* **WORK TO COMPLETE**
• 1. Answer these questions using the article on whale and shark wallets:
(a) What market value did Bitcoin briefly eclipse earlier today?
(b) Above what wallet value does Santiment typically consider wallets key stakeholders?
(c) How much did total USDC held by wallets with $100K-$10M in USDC change over the past 2 months?
• 2. Print the part of the article on whale and shark wallets that starts at "Whale and Shark Watching" and ends at "assets in crypto.", unchanged.

* **EXCERPTED PASSAGE**
========

Whale and Shark Watching After Crypto Markets Climb


With Bitcoin briefly eclipsing a $70K market value earlier today and Ethereum teasing the prospects of returning above $4K for the first time in over two years, now is a great time to check on how the key stakeholders are behaving for some of the largest market cap assets in crypto.


Cryptocurrency prices for your favorite assets move up and down for many reasons, but there are two general aspects you should be paying attention to:


  • Large key stakeholders (prices moving in the same direction as they accumulate or dump)
  • Small majority crowd holders (prices moving in the opposite direction as they accumulate or dump)


Today, we will be looking at how whale and shark wallets have been collectively accumulating and dumping for several of the top assets that Santiment has this relevant data on.


Many sources have their own opinions on what truly makes a "key stakeholder", but we have typically analyzed these large wallets, known for being able to sway markets, as wallets with over $100K+ in value. The two exceptions to this rule would be the ultra-large market cap assets like Bitcoin and Ethereum.


Beginning with Bitcoin and top stablecoins, we refer to one of our favorite charts for analyzing future price movement, available on this template for all Sanbase PRO users or those who have an active PRO trial:



Each of these four lines represents an important aspect of how well Bitcoin and all of crypto is being set up for future price increases:

  • Bright green line - Percentage of BTC held by wallets with 10-10K BTC (down 0.40% in the past 2 months)
  • Dark green line - Total collective BTC held by wallets with 10-10K BTC (down 0.21% in the past 2 months)
  • Red line - Total collective USDT held by wallets with $100K-$10M in USDT (down 5.55% in the past 2 months)
  • Blue line - Total collective USDC held by wallets with $100K-$10M in USDC (up 11.45% in the past 2 months)

Three out of these four key lines (which have historically had leading price correlation with crypto prices) are trending in the wrong direction, assuming you're among the many bulls in crypto right now.


It's nice to see that large holders are piling in to USD Coin right now, implying growing dry powder (buying power) in case of any dips. But whales' accumulation of the second largest stablecoin arguably does not make up for the continued heavy dumping of the world's largest stablecoin, Tether.

========

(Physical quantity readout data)
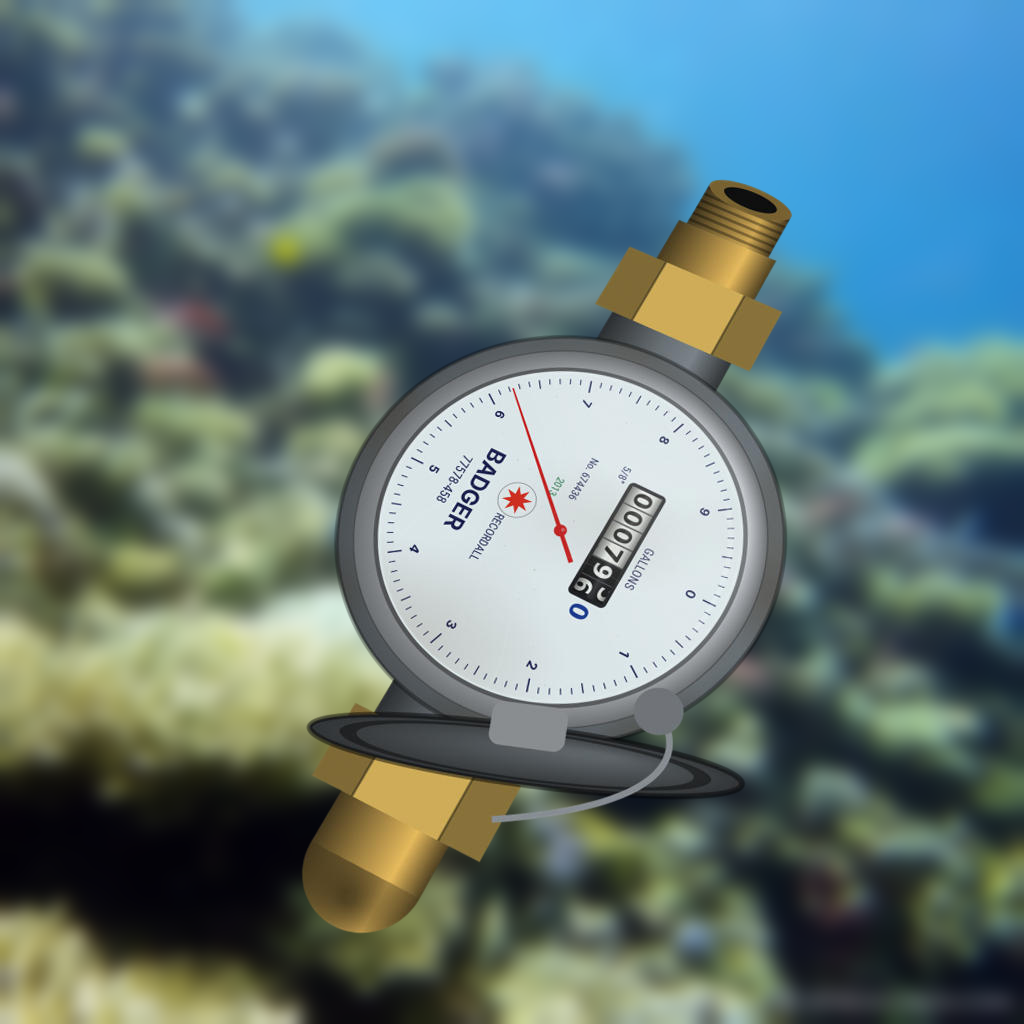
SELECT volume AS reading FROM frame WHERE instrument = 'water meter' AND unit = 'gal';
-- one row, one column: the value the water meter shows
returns 7956.2 gal
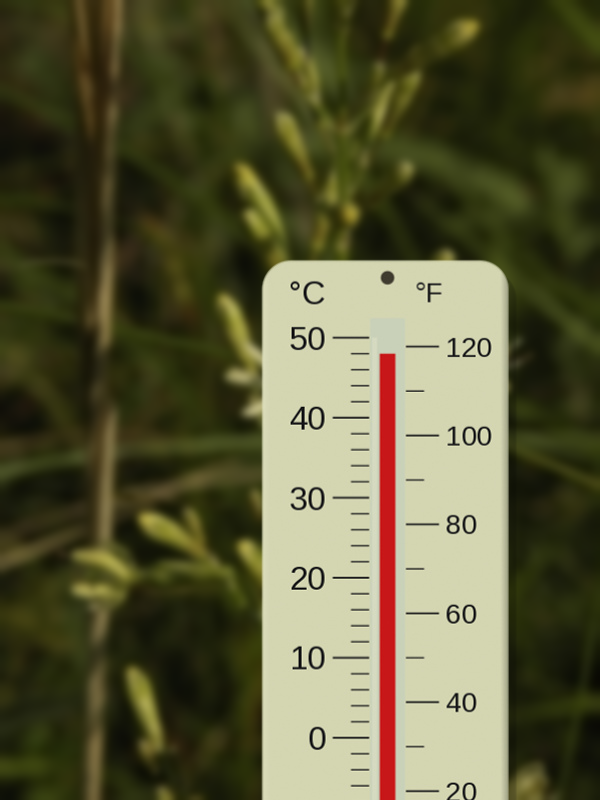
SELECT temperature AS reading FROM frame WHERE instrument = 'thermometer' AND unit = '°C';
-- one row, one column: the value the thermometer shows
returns 48 °C
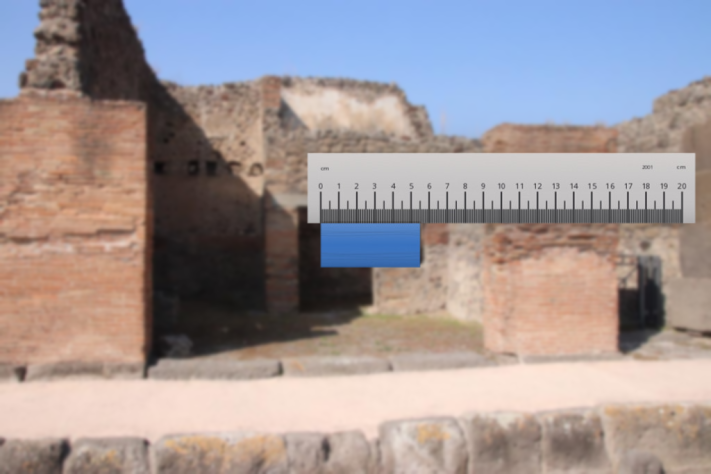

========

* **RESULTS BY TASK**
• 1.
(a) $70K
(b) Over $100K
(c) It rose 11.45%.

• 2.
Whale and Shark Watching After Crypto Markets Climb


With Bitcoin briefly eclipsing a $70K market value earlier today and Ethereum teasing the prospects of returning above $4K for the first time in over two years, now is a great time to check on how the key stakeholders are behaving for some of the largest market cap assets in crypto.